The BBC reported in October 2011 on a spate of self-immolations at the monastery by monks and nuns protesting PRC rule and the accompanying restrictions on human rights and religious freedom. Included among the victims was 17-year-old Kelsang Wangchuk, who self-immolated on 3 October. On 17 October, a Buddhist nun named Tenzin Wangmo became the first female self-immolation victim in Aba, and the ninth of the year.
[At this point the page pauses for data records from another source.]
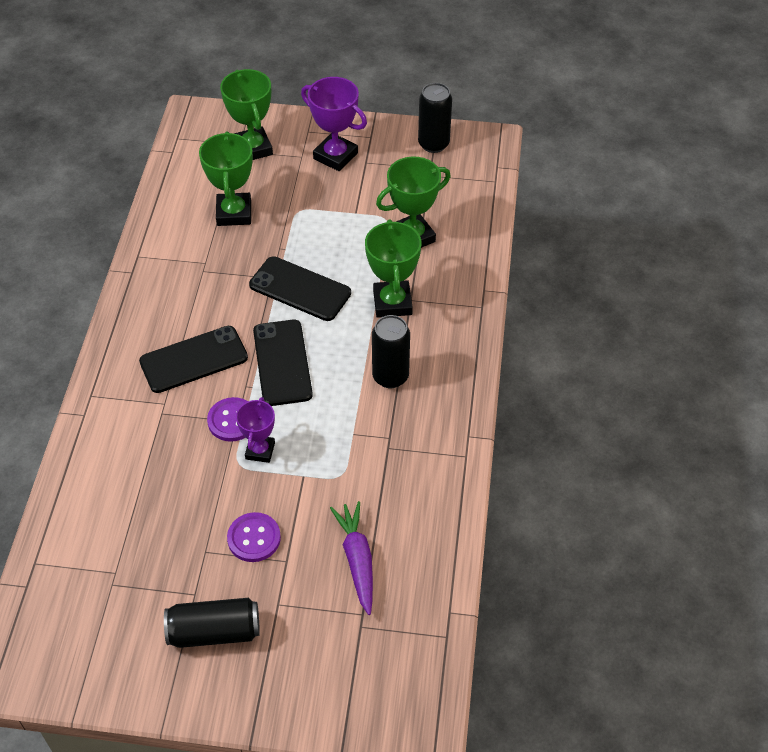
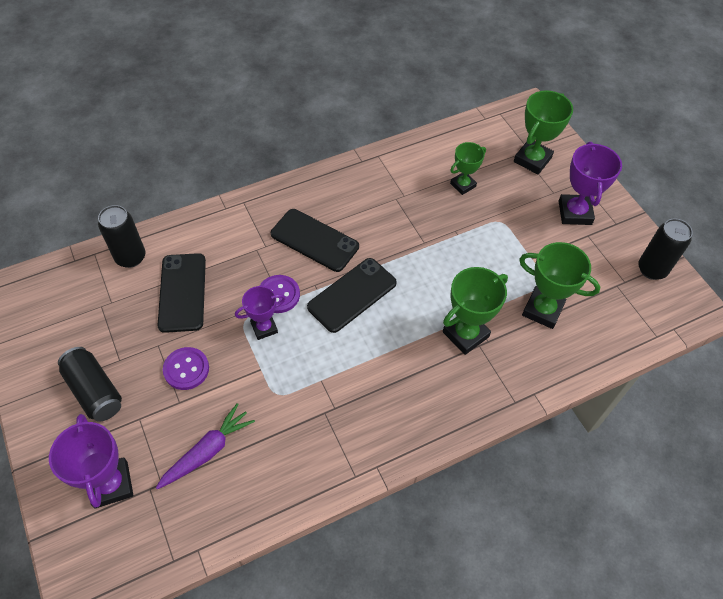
camera: 55 degrees right, 5 degrees up
(234, 213) = (463, 185): green trophy -> green trophy, size x0.64
(300, 289) = (428, 266): black phone -> black phone (182, 292)
(332, 658) = (111, 484): none -> purple trophy
(390, 376) = (393, 375): black can -> black can (130, 257)

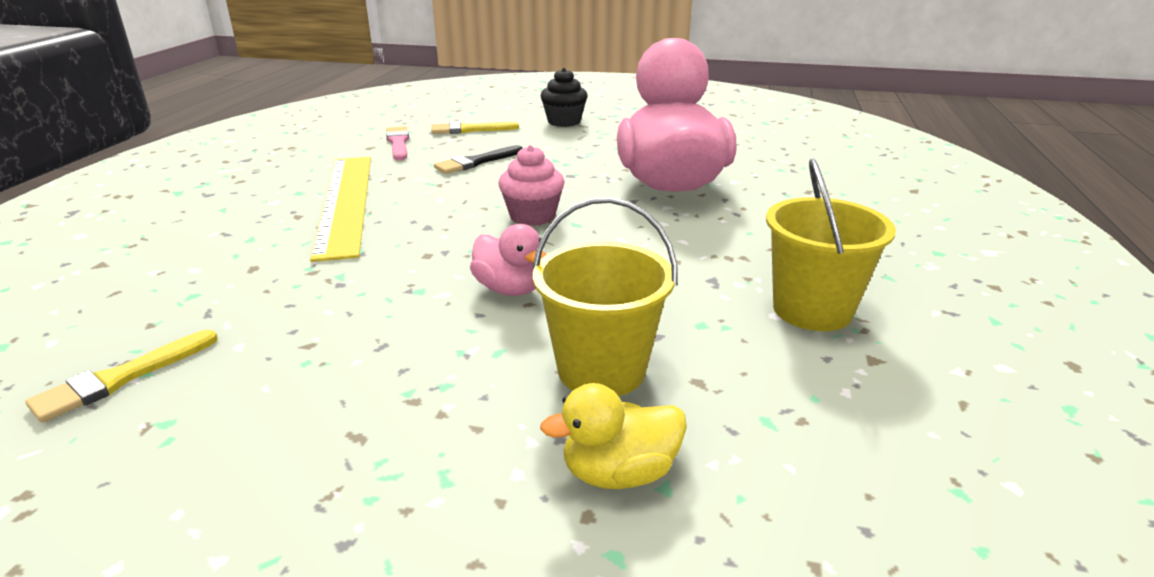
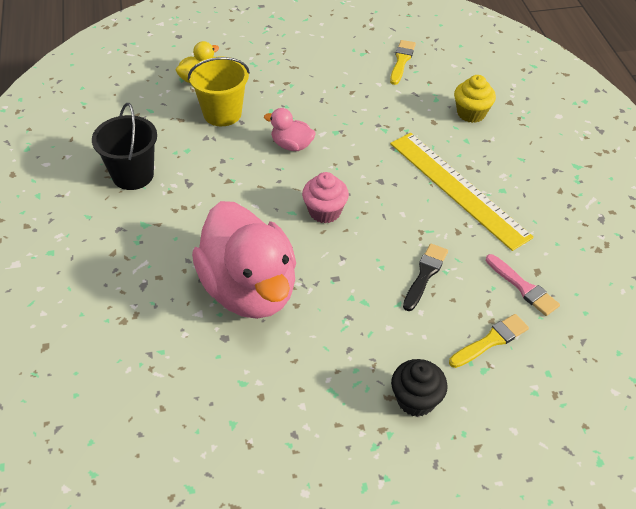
camera: 155 degrees right, 20 degrees up
(181, 264) = (471, 113): none -> yellow cupcake
(812, 310) = (133, 175): yellow bucket -> black bucket

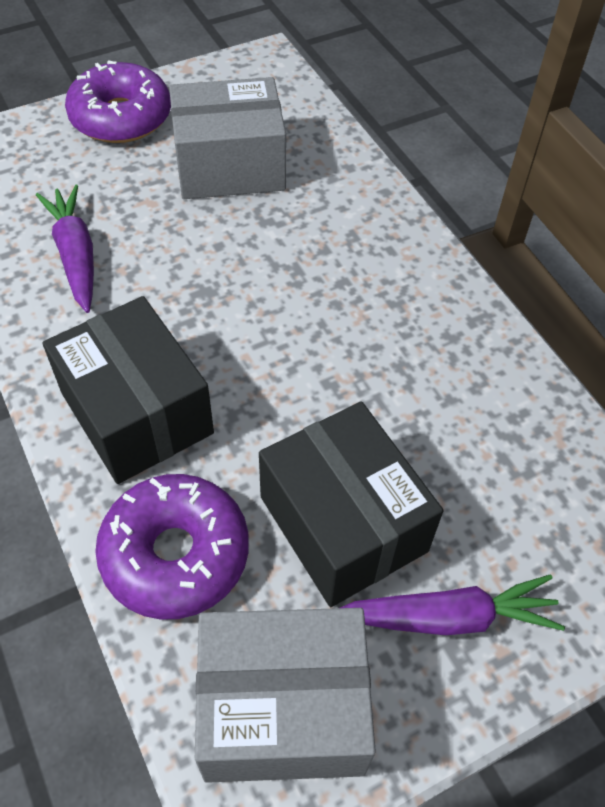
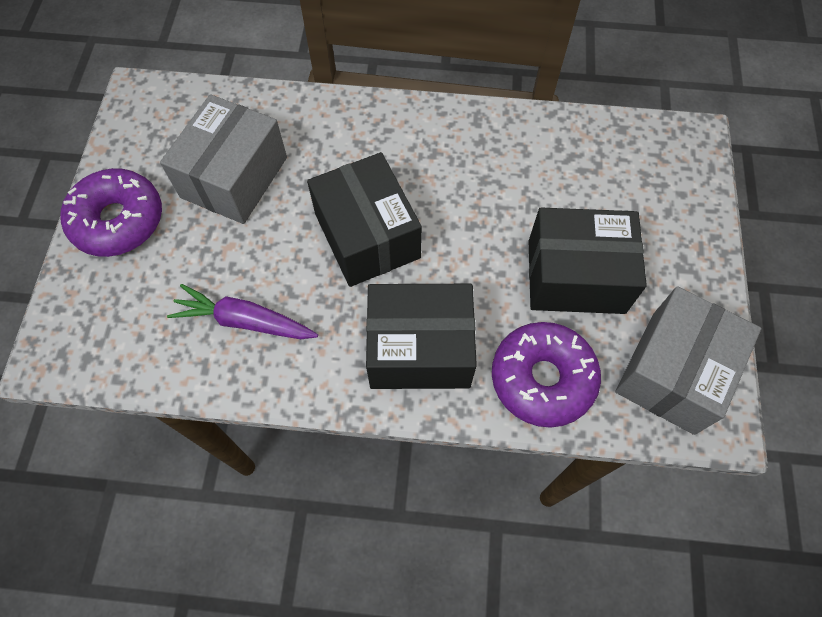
camera: 55 degrees left, 10 degrees up
(243, 298) = (367, 236): none -> black box
(448, 617) = (663, 259): purple carrot -> none

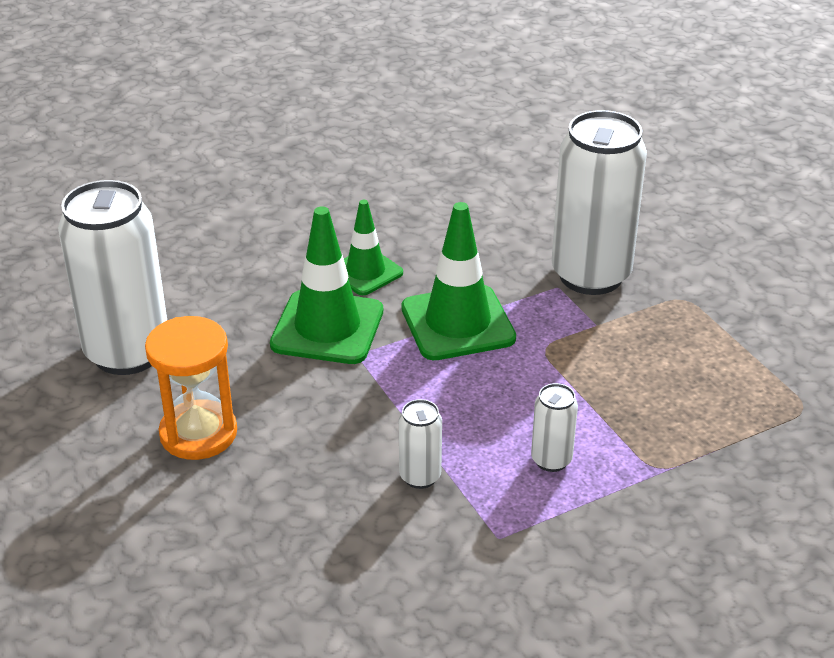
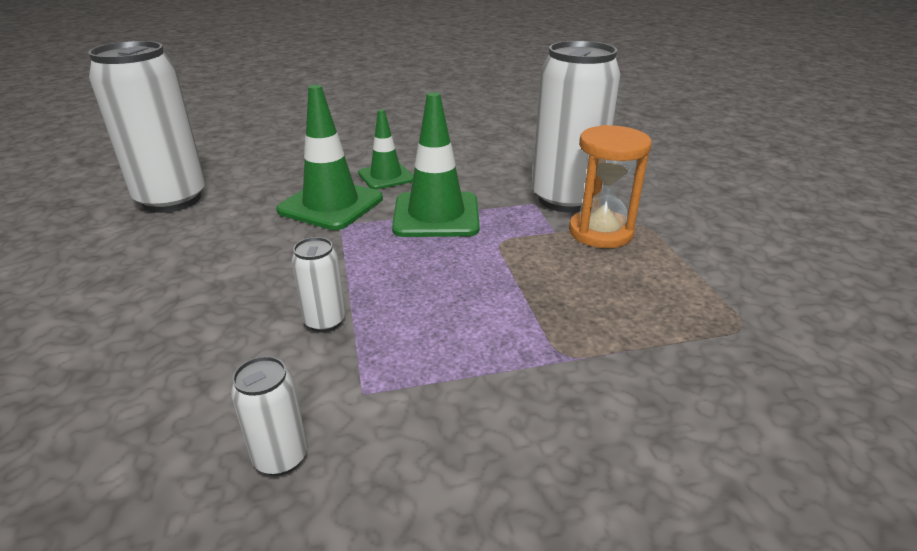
camera: 15 degrees right, 5 degrees down
(198, 433) = (169, 258): orange hourglass -> orange hourglass (600, 232)
(551, 460) = (458, 329): white can -> white can (281, 457)

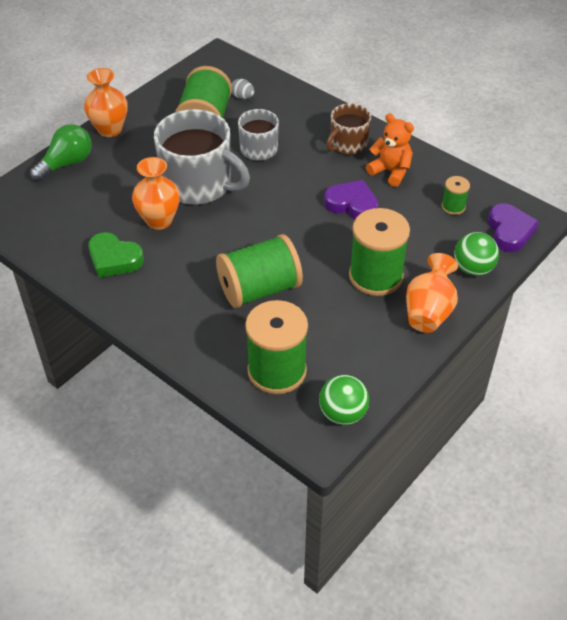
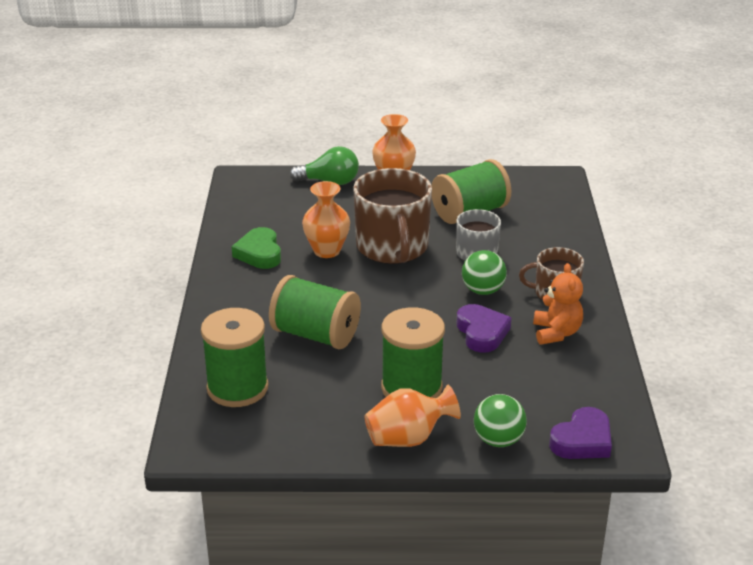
camera: 50 degrees right, 15 degrees down
(198, 184) = (392, 247): grey mug -> brown mug
(242, 97) = (528, 214): grey egg -> none
(342, 414) = (230, 445): green ball -> green ball (483, 290)
(453, 206) = (565, 390): green spool -> none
In response to the rise in protests, PRC authorities reportedly detained some monks in compulsory reeducation-through-labour and detention facilities, leading the monastery's population to decline from 2,500 to 600, from March to October 2011. Police and military surveillance in the area has escalated, and some monks have been sentenced to prison

Another report by the International Campaign for Tibet states the frequency of self-immolations in Ngaba lessened from 2014 to 2018, then solo protests began by those often carrying outlawed images of the Dalai Lama along a road where many self-immolations occurred. The road is called "Heroes, or Martyrs, Street" by the monks.

Arrests of monks at Ngawa Kirti Gompa continued in 2017 and 2018, after which three monks, Thubpa, Lobsang Dorje, and Lobsang Thamke, were reported to have disappeared into Chinese custody.